Below are records; count the lines in them that hold "Defender" and give only the count.

*** The input ***

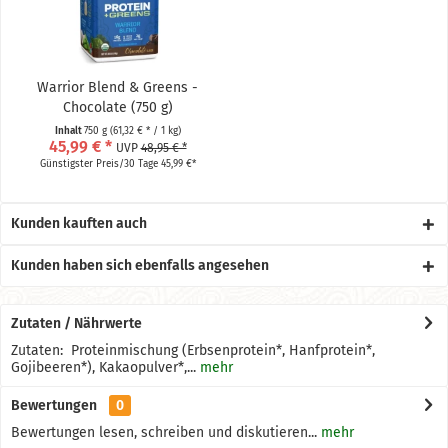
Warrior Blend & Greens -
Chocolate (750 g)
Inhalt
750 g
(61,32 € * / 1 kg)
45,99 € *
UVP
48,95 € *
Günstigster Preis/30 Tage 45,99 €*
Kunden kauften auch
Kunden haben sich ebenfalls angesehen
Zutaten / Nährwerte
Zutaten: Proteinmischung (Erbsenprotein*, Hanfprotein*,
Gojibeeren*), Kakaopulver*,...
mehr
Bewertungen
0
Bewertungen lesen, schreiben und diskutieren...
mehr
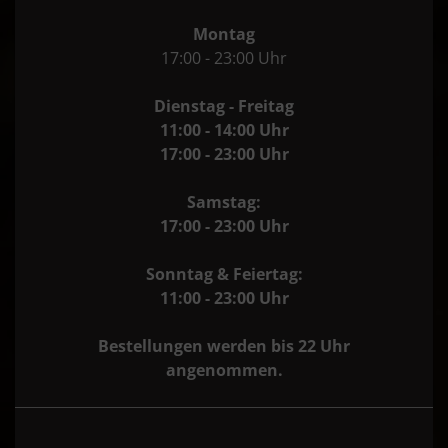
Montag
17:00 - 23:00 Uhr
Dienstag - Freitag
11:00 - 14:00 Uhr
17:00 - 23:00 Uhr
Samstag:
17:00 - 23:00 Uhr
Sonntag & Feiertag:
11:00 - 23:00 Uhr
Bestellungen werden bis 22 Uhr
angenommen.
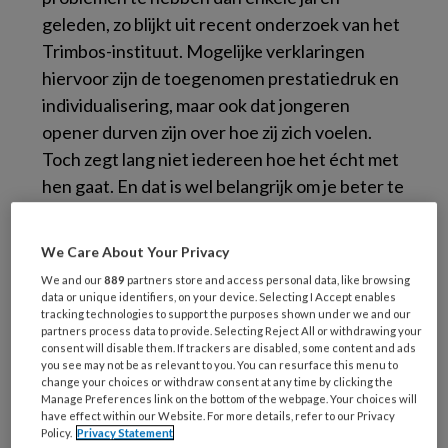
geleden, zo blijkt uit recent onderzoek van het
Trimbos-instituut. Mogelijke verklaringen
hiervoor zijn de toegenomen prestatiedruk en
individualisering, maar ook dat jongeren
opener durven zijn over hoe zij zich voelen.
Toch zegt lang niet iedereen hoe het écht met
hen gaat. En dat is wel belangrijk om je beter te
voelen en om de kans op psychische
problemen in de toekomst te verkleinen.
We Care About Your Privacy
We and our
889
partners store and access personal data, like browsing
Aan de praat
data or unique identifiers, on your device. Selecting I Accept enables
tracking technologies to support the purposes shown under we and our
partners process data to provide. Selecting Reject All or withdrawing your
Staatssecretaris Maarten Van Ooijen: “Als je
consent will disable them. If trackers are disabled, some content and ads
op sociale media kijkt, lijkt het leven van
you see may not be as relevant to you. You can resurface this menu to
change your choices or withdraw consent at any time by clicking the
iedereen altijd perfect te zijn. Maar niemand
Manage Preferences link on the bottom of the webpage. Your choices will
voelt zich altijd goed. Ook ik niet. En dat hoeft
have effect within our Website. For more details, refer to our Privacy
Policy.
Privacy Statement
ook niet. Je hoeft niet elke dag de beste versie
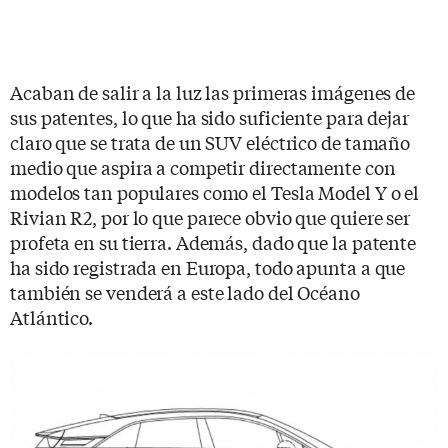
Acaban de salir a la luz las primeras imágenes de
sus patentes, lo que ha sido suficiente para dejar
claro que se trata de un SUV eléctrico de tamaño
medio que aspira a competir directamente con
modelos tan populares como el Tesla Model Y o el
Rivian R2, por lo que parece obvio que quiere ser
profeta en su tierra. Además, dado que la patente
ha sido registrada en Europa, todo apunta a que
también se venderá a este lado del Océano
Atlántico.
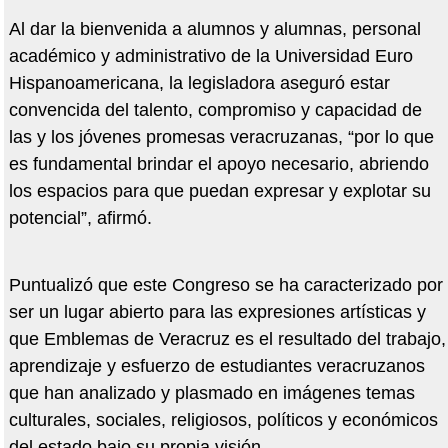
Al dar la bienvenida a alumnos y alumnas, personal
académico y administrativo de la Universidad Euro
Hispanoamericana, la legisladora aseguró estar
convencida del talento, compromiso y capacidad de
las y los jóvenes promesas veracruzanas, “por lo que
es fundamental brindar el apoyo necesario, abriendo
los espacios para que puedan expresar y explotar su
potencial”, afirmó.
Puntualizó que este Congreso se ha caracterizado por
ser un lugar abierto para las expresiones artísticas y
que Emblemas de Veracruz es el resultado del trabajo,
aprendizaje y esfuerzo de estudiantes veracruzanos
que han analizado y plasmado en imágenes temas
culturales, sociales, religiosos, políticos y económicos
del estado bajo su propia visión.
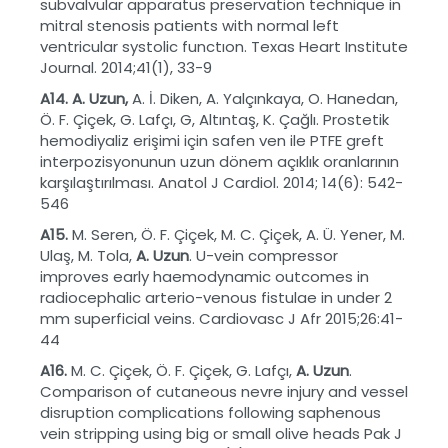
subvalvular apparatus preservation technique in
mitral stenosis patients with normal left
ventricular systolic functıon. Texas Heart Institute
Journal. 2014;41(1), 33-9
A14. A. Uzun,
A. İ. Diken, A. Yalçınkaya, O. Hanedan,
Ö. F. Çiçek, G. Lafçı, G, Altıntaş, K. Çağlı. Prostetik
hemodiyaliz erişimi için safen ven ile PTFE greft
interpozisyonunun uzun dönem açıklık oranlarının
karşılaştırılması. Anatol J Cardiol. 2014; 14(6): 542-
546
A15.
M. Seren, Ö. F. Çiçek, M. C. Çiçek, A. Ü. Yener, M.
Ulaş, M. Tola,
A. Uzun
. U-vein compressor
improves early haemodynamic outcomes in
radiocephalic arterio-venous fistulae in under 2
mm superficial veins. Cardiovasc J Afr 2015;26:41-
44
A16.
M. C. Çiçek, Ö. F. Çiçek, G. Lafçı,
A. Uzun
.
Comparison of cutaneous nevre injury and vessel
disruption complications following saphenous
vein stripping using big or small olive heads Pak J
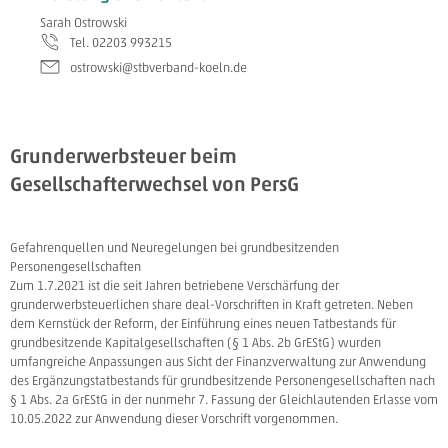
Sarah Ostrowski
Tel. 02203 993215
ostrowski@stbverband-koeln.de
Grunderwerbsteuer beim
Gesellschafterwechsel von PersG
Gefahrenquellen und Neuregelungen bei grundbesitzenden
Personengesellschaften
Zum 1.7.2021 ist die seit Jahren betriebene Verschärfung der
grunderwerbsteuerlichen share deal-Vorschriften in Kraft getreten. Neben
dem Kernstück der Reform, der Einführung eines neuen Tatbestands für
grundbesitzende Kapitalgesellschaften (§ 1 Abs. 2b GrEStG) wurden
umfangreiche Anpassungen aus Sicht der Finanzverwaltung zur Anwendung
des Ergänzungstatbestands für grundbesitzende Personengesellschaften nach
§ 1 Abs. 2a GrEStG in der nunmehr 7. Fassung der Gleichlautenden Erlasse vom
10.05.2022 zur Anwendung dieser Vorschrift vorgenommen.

*** End of The input ***
*** The input ***

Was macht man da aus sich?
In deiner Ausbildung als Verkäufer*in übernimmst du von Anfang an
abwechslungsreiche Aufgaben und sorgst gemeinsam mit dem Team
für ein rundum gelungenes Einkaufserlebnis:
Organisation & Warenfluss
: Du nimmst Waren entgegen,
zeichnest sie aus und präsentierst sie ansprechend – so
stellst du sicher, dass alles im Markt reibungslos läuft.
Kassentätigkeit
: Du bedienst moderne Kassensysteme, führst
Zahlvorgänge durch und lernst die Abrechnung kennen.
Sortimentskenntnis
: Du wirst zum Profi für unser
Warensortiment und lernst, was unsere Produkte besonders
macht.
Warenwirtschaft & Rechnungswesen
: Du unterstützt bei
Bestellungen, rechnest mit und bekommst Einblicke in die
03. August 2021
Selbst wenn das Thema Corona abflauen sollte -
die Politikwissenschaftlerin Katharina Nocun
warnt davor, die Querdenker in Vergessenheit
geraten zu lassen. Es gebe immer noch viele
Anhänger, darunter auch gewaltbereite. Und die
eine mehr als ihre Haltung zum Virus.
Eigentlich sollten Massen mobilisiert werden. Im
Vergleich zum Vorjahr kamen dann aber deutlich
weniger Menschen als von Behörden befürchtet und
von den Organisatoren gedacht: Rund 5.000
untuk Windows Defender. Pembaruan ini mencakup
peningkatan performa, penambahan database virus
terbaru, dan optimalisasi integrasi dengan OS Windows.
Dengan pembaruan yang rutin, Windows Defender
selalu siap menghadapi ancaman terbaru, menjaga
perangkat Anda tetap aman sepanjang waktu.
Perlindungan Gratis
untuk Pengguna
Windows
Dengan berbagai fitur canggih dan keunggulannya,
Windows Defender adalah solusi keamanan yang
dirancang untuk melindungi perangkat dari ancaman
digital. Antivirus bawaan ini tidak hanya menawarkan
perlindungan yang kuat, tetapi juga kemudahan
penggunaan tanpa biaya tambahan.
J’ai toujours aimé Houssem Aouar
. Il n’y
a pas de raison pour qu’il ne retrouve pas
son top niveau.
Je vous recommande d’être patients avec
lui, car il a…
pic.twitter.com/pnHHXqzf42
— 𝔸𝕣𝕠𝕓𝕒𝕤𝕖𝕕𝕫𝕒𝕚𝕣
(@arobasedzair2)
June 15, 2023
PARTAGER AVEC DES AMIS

*** End of The input ***

* Answer to the problem: 3